- Breed: American Quarter Horse
- Discipline: Rodeo
- Sire: Oklahoma Star Jr
- Grandsire: Oklahoma Star P-6
- Dam: Miss Boctick
- Maternal grandsire: Bert
- Sex: Mare
- Foaled: 1947
- Country: United States
- Color: Bay
- Breeder: H. M. Boetick
- Owner: Willard Combs Bill Odum

Honors
- American Quarter Horse Hall of Fame ProRodeo Hall of Fame

= Baby Doll Combs =

Quarter Horse rodeo mare

Baby Doll Combs (1947–1960) was a registered Quarter Horse mare and a prominent rodeo horse. She was posthumously inducted into the AQHA Hall of Fame and the ProRodeo Hall of Fame.

==Background==
Foaled in 1947, Baby Doll Combs, also known as just Baby Doll, was bred by H. M. Boetick of Bloomfield, Iowa, and registered with the American Quarter Horse Association (AQHA), as registration number 81,497. At the time of registration, Willard Combs owned her, a steer wrestler or bulldogger who competed in the rodeo circuit in the 1950s. Combs purchased her from Bill Oduum of Pryor, Oklahoma, in 1955, paying $3,200 for her. Combs not only rode Baby Doll himself, but also allowed other wrestlers to ride her in return for a cut of the prize money.

==Rodeo career==
Baby Doll competed in the Rodeo Cowboys Association (RCA) which was renamed the Professional Rodeo Cowboys Association (PRCA) in 1975. In 1955, Combs younger brother, Benny, won the steer wrestling world championship with Baby Doll. Then, in 1957, Combs himself won the world steer wrestling championship with her. Her one and only foal was Checotah Star, a result of an accidental breeding in 1957. Between 1953 and her death in 1960 she earned over $400,000 ($ in current dollars) in prize money, and in 1957 when she won the title for Combs, she also carried the riders who finished second, third, fourth and fifth in the standings. Bill Linderman, a hall of fame and famous rodeo cowboy, once said that "Baby Doll knew bulldogging better than some of the guys who rode her."
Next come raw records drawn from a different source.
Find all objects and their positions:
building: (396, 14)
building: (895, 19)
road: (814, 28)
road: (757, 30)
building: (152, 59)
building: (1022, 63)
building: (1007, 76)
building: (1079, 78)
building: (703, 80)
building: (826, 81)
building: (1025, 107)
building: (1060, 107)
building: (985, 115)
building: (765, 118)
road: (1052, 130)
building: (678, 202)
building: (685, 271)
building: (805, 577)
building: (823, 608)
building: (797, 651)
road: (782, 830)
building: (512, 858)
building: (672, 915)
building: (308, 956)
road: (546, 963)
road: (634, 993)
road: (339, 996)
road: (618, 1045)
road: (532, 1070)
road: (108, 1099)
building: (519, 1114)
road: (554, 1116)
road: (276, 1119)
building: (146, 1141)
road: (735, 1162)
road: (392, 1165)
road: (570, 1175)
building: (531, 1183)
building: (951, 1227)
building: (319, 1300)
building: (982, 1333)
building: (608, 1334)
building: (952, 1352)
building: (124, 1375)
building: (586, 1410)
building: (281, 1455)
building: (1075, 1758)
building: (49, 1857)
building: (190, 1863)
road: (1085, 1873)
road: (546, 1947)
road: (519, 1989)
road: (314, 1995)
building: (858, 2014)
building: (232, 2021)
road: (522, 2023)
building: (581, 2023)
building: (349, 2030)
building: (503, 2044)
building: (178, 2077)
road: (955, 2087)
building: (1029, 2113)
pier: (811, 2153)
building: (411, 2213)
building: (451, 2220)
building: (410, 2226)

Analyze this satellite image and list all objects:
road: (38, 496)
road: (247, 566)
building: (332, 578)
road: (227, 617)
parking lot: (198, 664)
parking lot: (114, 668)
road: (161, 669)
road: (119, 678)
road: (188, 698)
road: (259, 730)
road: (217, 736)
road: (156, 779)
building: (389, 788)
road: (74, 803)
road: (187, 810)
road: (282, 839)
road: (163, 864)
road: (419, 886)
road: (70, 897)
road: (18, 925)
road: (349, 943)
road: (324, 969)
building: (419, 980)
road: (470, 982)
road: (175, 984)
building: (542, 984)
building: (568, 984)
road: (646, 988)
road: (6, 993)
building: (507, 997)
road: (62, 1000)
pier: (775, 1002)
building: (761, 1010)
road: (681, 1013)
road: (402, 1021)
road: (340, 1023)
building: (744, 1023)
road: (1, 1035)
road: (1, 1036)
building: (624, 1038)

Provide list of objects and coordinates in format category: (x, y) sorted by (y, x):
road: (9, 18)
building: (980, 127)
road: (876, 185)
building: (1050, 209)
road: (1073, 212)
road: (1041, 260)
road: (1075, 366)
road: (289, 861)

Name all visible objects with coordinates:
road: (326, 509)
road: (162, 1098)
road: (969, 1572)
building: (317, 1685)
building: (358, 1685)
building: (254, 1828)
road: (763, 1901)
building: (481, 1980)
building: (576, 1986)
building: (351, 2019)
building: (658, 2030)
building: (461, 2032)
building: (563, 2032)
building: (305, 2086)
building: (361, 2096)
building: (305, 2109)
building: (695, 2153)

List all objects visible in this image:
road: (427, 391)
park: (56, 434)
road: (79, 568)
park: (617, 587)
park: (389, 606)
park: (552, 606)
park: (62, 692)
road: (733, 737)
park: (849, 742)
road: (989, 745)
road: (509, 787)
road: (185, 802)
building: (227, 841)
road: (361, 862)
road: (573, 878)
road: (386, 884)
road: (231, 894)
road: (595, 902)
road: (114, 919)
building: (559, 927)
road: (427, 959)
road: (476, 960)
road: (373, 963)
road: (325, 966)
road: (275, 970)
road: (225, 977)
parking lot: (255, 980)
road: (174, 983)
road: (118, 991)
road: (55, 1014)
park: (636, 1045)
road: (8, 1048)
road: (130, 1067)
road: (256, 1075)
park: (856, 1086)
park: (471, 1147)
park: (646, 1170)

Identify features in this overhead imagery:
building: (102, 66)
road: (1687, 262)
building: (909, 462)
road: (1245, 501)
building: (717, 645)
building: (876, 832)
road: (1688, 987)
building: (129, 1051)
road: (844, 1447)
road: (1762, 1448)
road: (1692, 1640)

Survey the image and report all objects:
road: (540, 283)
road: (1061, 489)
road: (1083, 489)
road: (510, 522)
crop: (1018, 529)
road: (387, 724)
When mature, Baby Doll Combs was a bay mare who weighed about 1,030 pounds and stood about high. She had a blaze and a left hind sock as her only white markings. A short horse is an advantage to a steer wrestler, as it's closer to the steer.

==Death and honors==
Baby Doll Combs died of a ruptured intestine in 1960. She died at a Kansas rodeo, but her owner had her returned to Checotah, Oklahoma, where he lived so that she could be buried on his ranch. Many of the cowboys who had earned money off her were present at the ceremony, and a photograph of them at the graveside appeared in Life Magazine.

Baby Doll Combs was inducted into the AQHA Hall of Fame in 2004. The PRCA honored her in 1979 by inducting her into their ProRodeo Hall of Fame in the inaugural group of inductees.